This slender, gentle breed has an interesting build, which is similar to a Greyhound but smaller. Their shape can best be described as the letter “S”, with legs. Whippets have a low-hanging chest, tiny waist, a long neck and a tiny, long face. Their wispy but sturdy legs make them light and agile on their paws. Despite their chill demeanour, Whippets do need to get their energy out, and love to sprint about in a fenced-in yard. Whippets can alternate between high bursts of energy and lounging for hours. Their slight build and size, however, also make them compatible for condo living. Whippets rarely bark too, which makes them ideal for apartments or other noise-sensitive living arrangements.
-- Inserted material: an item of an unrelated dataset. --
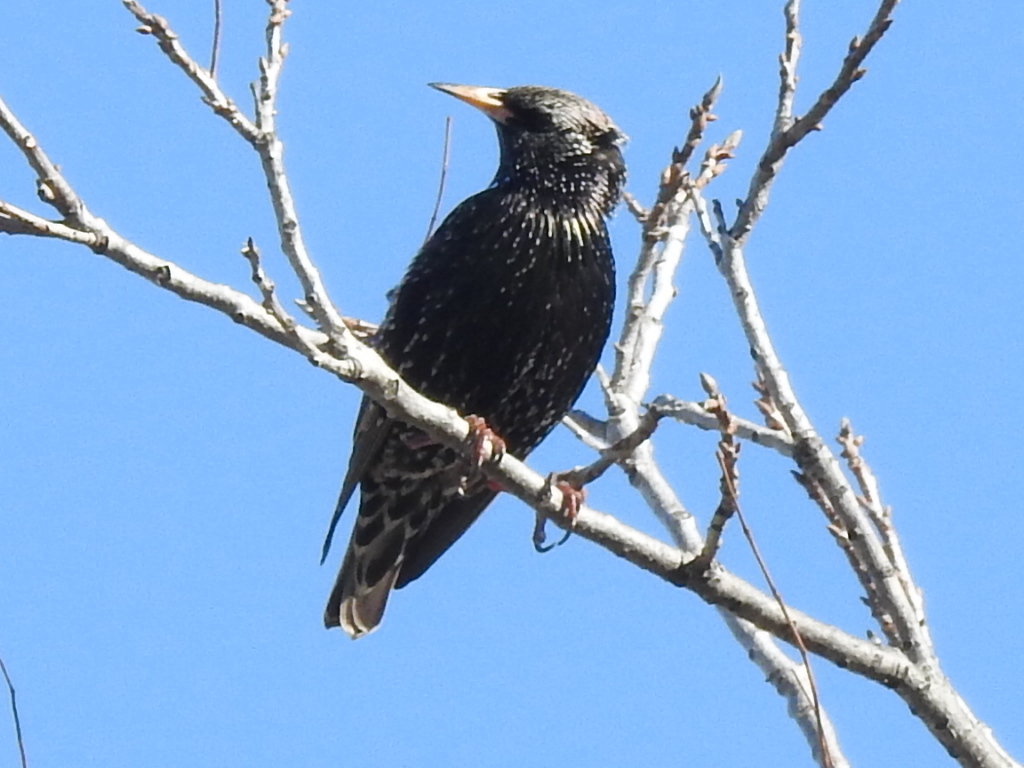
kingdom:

The Whippets’ history can be traced back to Victorian England. Coal miners at the time loved racing dogs, but couldn’t afford the maintenance of a Greyhound, a prime racing breed, and didn’t have the space to properly sprint them. They started breeding smaller Greyhounds, though it’s unclear which other breeds were used. In this way, a star was born. Whippets are a natural sprinter that could reach speeds over 55 km/hr. Their name is said to be derived from “whappet”, a dated word that means “a small dog that yaps”...even though that’s not part of the breed’s character.
Daily kibble serving
The Whippet should be fed a high-quality dog food appropriate to its age, whether puppy, adult or senior. Be careful of your Whippet’s calorie consumption and weight level. Treats can be great incentive in training, but be aware of how many you feed them, as too many can lead to obesity. Refrain from sharing table scraps and especially avoid cooked bones and foods with high fat content. Learn more about what human foods are safe for dogs, and which are not. It’s important to talk to your vet if you have any concerns about your dog’s weight or diet. Always make sure your Whippet has fresh, clean water available.